Timofey Khryukin | |
---|---|
Born | 21 June 1910 Yeysk, Russian empire |
Died | 19 July 1953 Moscow, Soviet Union |
(aged 43)
Allegiance | Soviet Union |
Awards |
Timofey Timofeyevich Khryukin (Russian: Тимофе́й Тимофе́евич Хрю́кин; 21 June 1910 [O.S. 8 June], in Yeysk – 19 July 1953, in Moscow) was a Soviet aviator, Spanish Civil War volunteer, and colonel-general of the Soviet Air Force. Emerging from an impoverished working-class background, he rose to command the 8th Air Army and 1st Air Army during the Second World War, being twice decorated as a Hero of the Soviet Union before his death following a period of illness caused by a road accident.

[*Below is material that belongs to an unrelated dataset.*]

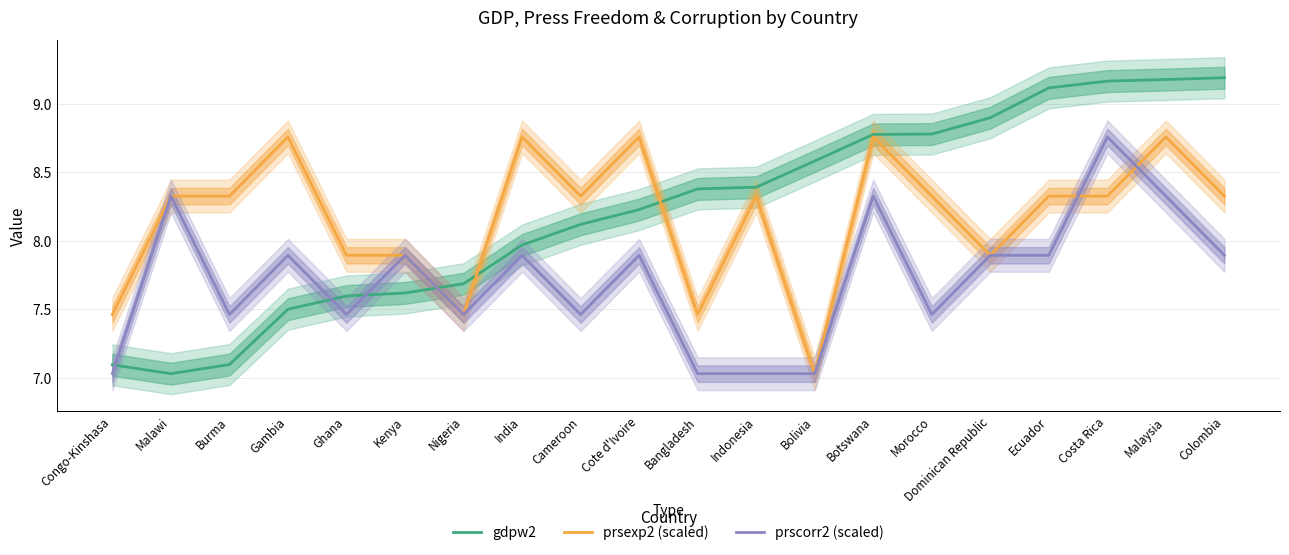

Between Cote d'Ivoire and Morocco, which series saw the biggest shift?

gdpw2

Khryukin was born on June 21, 1910 in the southern town of Yeysk in the Kuban Oblast (present-day Krasnodar Krai) of Imperial Russia into a poverty-stricken family. Khryukin's father worked a mason; his mother assisted supporting the family as a laundrywoman working for petty wages.

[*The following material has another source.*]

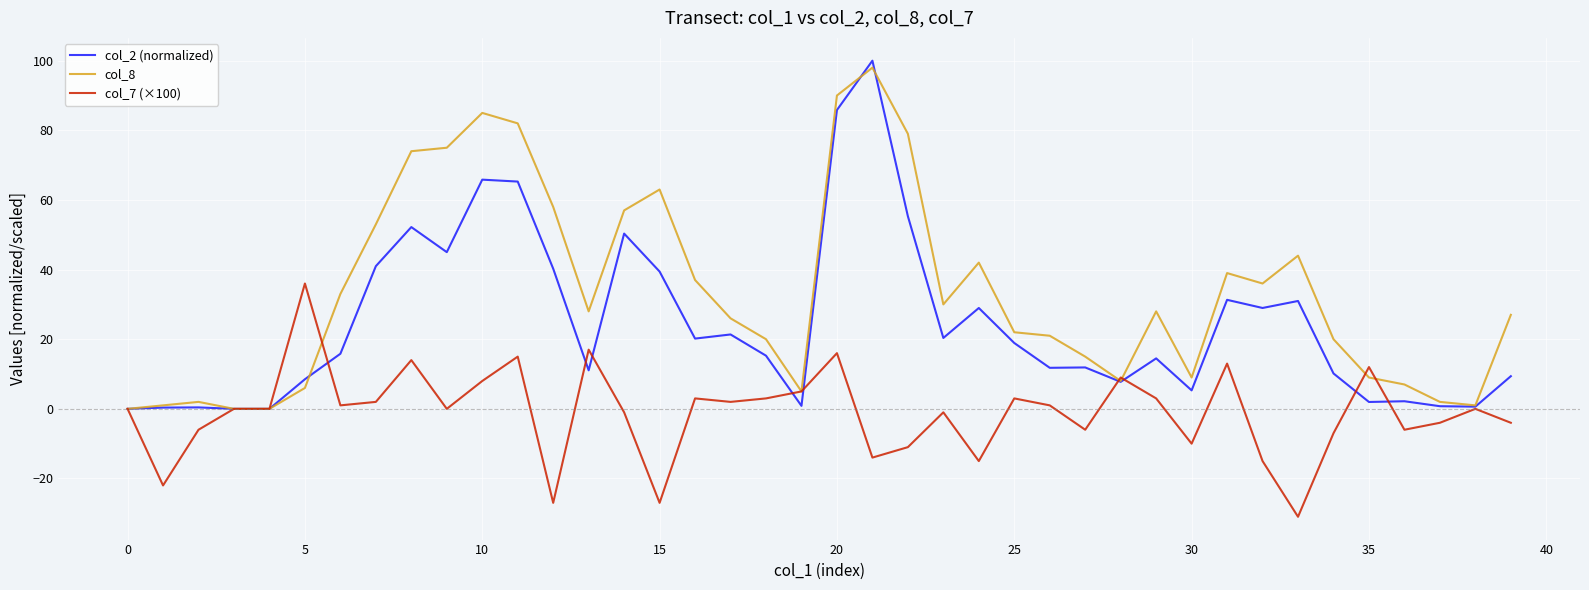

What is the highest value of the col_8 series?

98.0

At the age of eight, Khryukin began working for well-off cossacks, but eventually ran off, spending several years wandering the countryside in the years preceding the Bolshevik Revolution. His formal education, which did not began until at age 15 in the midst of the socialist campaigns to eradicate illiteracy; around this time he found employment in various jobs involving manual labor, including as a porter and railway depot employee. After joining the Komsomol at age 16, the young Khryukin made his way to regional secretary of the organization and joined the Communist Party of the Soviet Union in 1929. Following a brief stint at a school of agriculture he joined the Soviet armed forces in 1932 and was sent to for training to an army aviation school in Luhansk, which he completed the following year.